Let's apply the Principle of Charity here. Perhaps the researchers are idiots, far below the average education and intelligence of, say, Hacker News users. But perhaps they're as familiar with such notions as "complex phenomenon" and "environmental factor" as we are.

We should choose the more charitable interpretation, not because there aren't idiots out there, but because doing so leads to more interesting discussion in the long run—and usually in the short run too.

http://en.wikipedia.org/wiki/Principle_of_charity

Why not? Are researches not hungry for grants, quick fame and cheap sensations? Do they never neglect subtleties of statistical models, like necessity of a third "control group"? Are they all flawless and brilliant, or there might be some halo effect, overconfidence and jumping to conclusions? Are they never trying find a support for their hypothesis form correlations barely distinguishable statistically? Kahneman suggest that this is rather common.

The first question is "How does they manage to properly test this "link" with a distinct control group". Could you explain, please.

So, I prefer to read Simon Baron-Cohen.

Oh, I agree with you on all of that and more, but if we're to have substantive discussion, we need to guard against generic dismissals. This is the weed that grows most abundantly around here. (Generic endorsement is probably just as bad, but we don't have that problem on HN.)

If you have specific information about this or relevant research, by all means contribute it. But railing against idiocy in a generic way lowers the signal/noise ratio of the threads: if generic it must be predictable, and if predictable it can add no information. The Principle of Charity is so good for counteracting this that we may add it to the HN guidelines.

Intellectual charity doesn't require accepting anything false. It means that when there are several reasonable interpretations, you should pick the strongest. This goes against the default tendency we all have, to pick the weakest to then have the pleasure of overturning it. That pleasure is strong—so strong that one may begin seeing idiots for it—and it overpowers the pleasures of curiosity, which is what we're going for.
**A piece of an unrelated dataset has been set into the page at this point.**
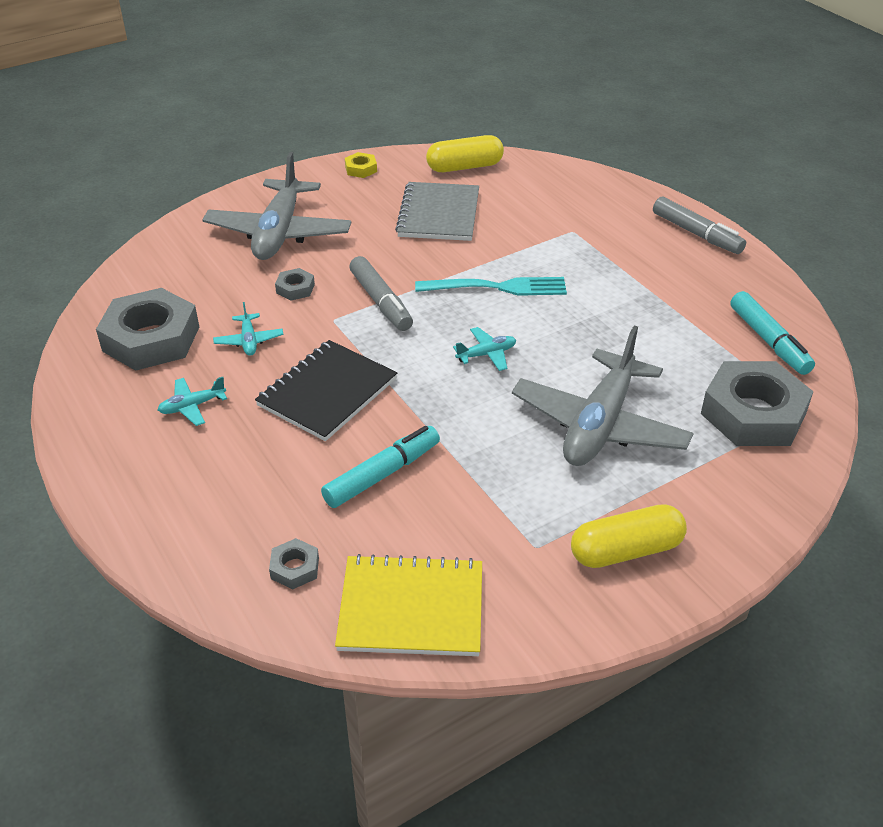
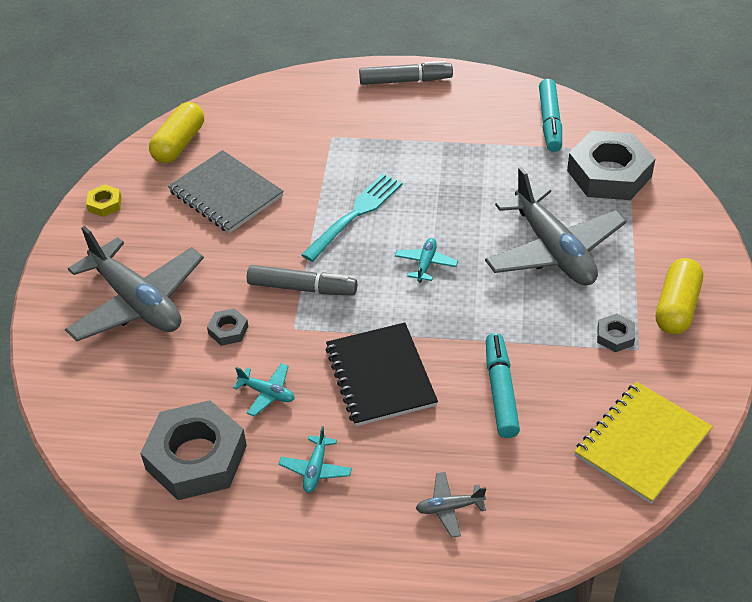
camera: 50 degrees left, 5 degrees up
grey nut [269,538,319,590] -> grey nut moved to [597,313,635,352]
turquoise marker [730,291,815,375] -> turquoise marker turned 75 degrees clockwise [539,79,562,152]
none -> grey plane [415,472,486,538]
The word "link" is used throughout the article, and its message seems to essentially be Yet, the research is unable to conclusively say that pollution causes autism as there could be other factors that were not accounted for in the study.
This looks like nothing more than spurious correlation. Even if rates of autism and levels of air pollution are found to be correlated, we cannot infer that they are causally related. Another factor correlated with air pollution could actually be causally linked with autism.